A TRAGICOMIC BEAUTY
Hard to express how much I loved Stephen Karam’s play. Maybe it just hit the right moment: yomped through freezing night, strikes and ‘severe delays” reading about affronted sibling princes and the general sense of glumly compromised Christmases . And then in the first moments found I loved humanity again, having fallen heavily for Irfan Shamji’s Joseph. Here is a man whose lot is to repress irritation at a series of difficult but necessary people. There’s his fearful employer, the independent book-packager Gloria (who he later describes as “a wealthy deranged woman”, who he dare not quit because he desperately needs medical insurance for his crumbling knees, his athletic prowess suddenly lost.
She is needy and intrusive, wanting to exploit him for a book because she has read in the papers more than he wants about his Lebanese Maronite-Christian family, his mother’s death from cancer, their distant descent from the cherished sage Khalil Gibran and the fact that his father has just died after being in a car accident caused by a lethal prank by a lad who is nonetheless being allowed to continue the high school football season to save his scholarship. Juliet Cowan’s Gloria is a superb nightmare, played straight. Though we laugh. Painfully, and in sympathy with him.
Then there’s Joe’s younger brother Charles, damaged, dependent, stroppy, clinging on to the dead father’s faith, superstitiously obsessed with a saint’s icon sending him messages.
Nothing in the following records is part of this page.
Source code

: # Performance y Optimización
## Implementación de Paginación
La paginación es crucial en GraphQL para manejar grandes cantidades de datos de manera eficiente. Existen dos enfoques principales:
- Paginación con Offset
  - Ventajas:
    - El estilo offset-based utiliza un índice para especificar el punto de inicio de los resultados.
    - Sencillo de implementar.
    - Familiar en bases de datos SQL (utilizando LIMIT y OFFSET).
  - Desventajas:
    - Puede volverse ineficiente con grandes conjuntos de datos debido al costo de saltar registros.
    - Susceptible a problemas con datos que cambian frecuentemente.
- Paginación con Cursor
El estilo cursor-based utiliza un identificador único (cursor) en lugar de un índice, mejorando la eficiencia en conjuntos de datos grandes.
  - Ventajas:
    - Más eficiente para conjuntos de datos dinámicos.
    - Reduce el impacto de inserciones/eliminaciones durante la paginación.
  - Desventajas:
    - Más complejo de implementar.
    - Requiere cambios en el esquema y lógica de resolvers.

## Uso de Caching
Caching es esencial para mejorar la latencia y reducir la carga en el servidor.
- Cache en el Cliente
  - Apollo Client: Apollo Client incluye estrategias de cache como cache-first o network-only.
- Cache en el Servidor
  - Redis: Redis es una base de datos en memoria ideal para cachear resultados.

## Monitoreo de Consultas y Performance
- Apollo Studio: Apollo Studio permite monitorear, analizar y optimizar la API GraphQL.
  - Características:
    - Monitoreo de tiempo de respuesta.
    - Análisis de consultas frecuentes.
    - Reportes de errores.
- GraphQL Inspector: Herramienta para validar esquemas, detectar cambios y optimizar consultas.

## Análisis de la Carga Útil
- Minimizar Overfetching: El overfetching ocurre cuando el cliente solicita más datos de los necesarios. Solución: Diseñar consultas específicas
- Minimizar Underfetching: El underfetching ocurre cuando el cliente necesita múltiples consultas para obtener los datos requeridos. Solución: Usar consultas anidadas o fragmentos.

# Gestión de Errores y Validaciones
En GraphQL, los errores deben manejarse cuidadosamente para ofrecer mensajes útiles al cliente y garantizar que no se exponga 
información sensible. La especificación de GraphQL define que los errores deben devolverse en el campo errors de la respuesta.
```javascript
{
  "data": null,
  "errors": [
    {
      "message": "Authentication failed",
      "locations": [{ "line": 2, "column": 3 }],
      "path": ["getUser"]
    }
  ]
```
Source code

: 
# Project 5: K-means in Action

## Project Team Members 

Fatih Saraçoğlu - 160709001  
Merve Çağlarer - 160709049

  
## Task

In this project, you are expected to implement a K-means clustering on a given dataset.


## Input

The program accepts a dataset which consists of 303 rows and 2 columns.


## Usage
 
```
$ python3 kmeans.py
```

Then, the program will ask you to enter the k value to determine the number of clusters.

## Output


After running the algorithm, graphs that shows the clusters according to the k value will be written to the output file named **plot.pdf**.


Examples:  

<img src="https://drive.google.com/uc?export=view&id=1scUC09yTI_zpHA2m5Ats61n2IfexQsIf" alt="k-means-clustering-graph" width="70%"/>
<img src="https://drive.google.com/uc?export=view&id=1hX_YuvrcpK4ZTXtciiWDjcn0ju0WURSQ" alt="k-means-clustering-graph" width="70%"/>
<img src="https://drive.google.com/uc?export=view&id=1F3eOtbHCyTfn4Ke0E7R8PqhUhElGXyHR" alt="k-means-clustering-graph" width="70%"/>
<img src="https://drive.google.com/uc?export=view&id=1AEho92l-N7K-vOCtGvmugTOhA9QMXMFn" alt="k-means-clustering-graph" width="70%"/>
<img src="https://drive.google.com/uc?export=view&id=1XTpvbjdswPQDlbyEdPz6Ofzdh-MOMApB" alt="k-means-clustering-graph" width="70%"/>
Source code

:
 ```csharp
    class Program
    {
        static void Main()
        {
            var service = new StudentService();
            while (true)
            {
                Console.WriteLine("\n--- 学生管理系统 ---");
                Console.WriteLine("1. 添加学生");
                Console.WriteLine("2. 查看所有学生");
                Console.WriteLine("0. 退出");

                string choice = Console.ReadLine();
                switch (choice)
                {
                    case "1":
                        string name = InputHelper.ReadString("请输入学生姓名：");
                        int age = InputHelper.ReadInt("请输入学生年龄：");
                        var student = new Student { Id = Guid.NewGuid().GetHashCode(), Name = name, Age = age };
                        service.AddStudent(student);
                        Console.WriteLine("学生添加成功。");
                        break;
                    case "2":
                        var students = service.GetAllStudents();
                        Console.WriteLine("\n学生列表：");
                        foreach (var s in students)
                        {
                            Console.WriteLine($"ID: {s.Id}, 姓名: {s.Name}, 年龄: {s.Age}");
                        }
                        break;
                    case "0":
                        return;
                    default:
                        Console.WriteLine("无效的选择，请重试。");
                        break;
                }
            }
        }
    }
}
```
And there’s equally enraging Uncle Billy, with whom the lad sits praying through the Rosary’s Sorrowful Mysteries (“I said I’d join him after the Scourging at the Pillar”.) The setting is Pennsylvania, where towns called Nazareth and Bethlehem reflect the tender old immigrant religion. Both brothers, by the way, are gay and Billy resents the fact that their family stops here. Young Charles in his sorrow wants to ‘reach out” to Vin, the prankster who caused their father’s crash. Poor Joe meanwhile, awaiting his full diagnosis on a series of even more irritating robotic phone lines, gets into conversation with a reporter, Timothy, whose preppy entitlement and gap-yah prattling about fashionable tragedies is to us as onlookers downright hilarious even while we feel Joe’s irritated helplessness. And, touchingly later, his helpless attraction to the affluent prat. Lovely exchange where Timothy boasts that his mother came from poverty and Joe snarls that he lives there – “it’s middle-income housing!”
Bijan Sheibani directs fast, fluently, in short almost filmic segments and minimal staging. and explodes it in the last ten minutes or so to draw the whole theatre into a televised debate at the school board about Vin’s sentence. Everyone risks boiling over, Uncle Billy howling furiously behind me on the steps and poor Joe, as so often, cringing up at the far side while Gloria declares her emotional pain over losing a HarperCollins deal and her very unwelcome desire to be part of their family.
All the players are flawless, Shamji a gem and Eric Sirakian’s Charles subtle and touching in his bonding with the boy Vin and his one real cry of pain at orphanhood and Billy’s decline. But its joy is in combining Chekhovian tragicomedy with light-touch commentary on many things: religion, media, brotherhood, forgiveness, neediness, emotional colonisation of other people’s griefs, and the cruel absurdities of American healthcare.
There’s even a dryly happy ending, publisher-fuelled, because as Joe observes “To make it in this country you either need to be an extraordinary human being or make a series of extraordinarily bad life decisions. All of us in the middle, we’re not worth so much”.
Oh yes you are. Sometimes the only people worth making plays about. Five mice, hurrah. Hijack a train to get there.